Figure 5. Bile acid profiles in serum and caecum from GF, HUM, and CD mice

(A,B) Bile acid profiles in serum (A) and caecum (B) from female and male GF, HUM, and CD Cyp2c70^+/+ and Cyp2c70^−/− mice at the early and late timepoint. Females, n=4–13 mice per group; males, n=4–13 mice per group. αMCA, α-muricholic acid; βMCA, β-muricholic acid; ωMCA, ω-muricholic acid; 7-oxoCDCA, 7-oxochenodeoxycholic acid; 7-oxoCA, 7-oxocholic acid; CA7S, cholic acid-7-sulfate; CA, cholic acid; CDCA, chenodeoxycholic acid; DCA, deoxycholic acid; HDCA, hyodeoxycholic acid; isoDCA, iso-deoxycholic acid (3β-deoxycholic acid); isoLCA, iso-lithocholic acid (3β-lithocholic acid); LCA, lithocholic acid; TαMCA, tauro-α-muricholic acid; TβMCA, tauro-β-muricholic acid; TωMCA, tauro-ω-muricholic acid; TCA, tauro-cholic acid; TCDCA, tauro-chenodeoxycholic acid; TDCA, tauro-deoxycholic acid; THCA, tauro-hyocholic acid; TUDCA, tauro-ursodeoxycholic acid; UDCA, ursodeoxycholic acid.

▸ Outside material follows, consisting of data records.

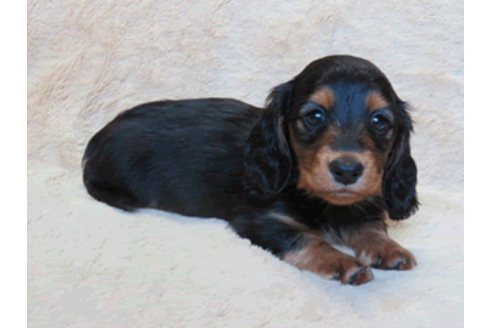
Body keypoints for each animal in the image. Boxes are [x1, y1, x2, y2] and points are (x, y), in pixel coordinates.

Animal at [82, 55, 418, 284]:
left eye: (379, 121)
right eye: (314, 115)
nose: (347, 170)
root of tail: (96, 140)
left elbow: (369, 227)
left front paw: (389, 248)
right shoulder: (258, 220)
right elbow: (305, 237)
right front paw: (341, 260)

Figure 6. Caecal microbiota analyses in CD mice

(A) Microbiota analysis by 16S rRNA sequencing of caecum from CD mice showing first and second Principal Coordinates of the weighted UniFrac distance matrix of CD Cyp2c70^+/+ and Cyp2c70^−/− mice at early and late timepoints and the mouse inoculum. Ellipses indicate 95% confidence assuming a multivariate t-distribution. (B) Spearman's correlation between biliary hydrophobicity index and caecal bacterial taxa of CD Cyp2c70^−/− mice at the early timepoint. Distribution of bacterial abundance is presented as centered log-ratio (CLR) abundance with a box plot. The lower (quartile 1) and upper (quartile 3) quartiles form the box with the median represented by the central line. Whiskers reach to 1.5× the inner quartile range. Outliers are presented with visible points beyond the whiskers. (C) Scatterplots with linear models fitted of biliary hydrophobicity index and bacterial taxa presented as CLR abundance for CD Cyp2c70^−/− mice at early and late timepoints. Distribution of bacterial abundance is presented with a box plot. The lower (quartile 1) and upper (quartile 3) quartiles form the box with the median represented by the central line. Whiskers reach to 1.5× the inner quartile range. Outliers are presented with visible points beyond the whiskers. (D) Scatterplots with linear models fitted of bacterial taxa presented as CLR abundance that correlate with biliary hydrophobicity index and relative liver weight in CD Cyp2c70^−/− mice at the early timepoint. Lines between points signify that the observations are from the same mouse; *P<0.05, **P<0.01, ***P<0.001, ****P<0.0001 indicate differences between Cyp2c70^−/− mice at early and late timepoints analyzed with Wilcoxon rank sum tests.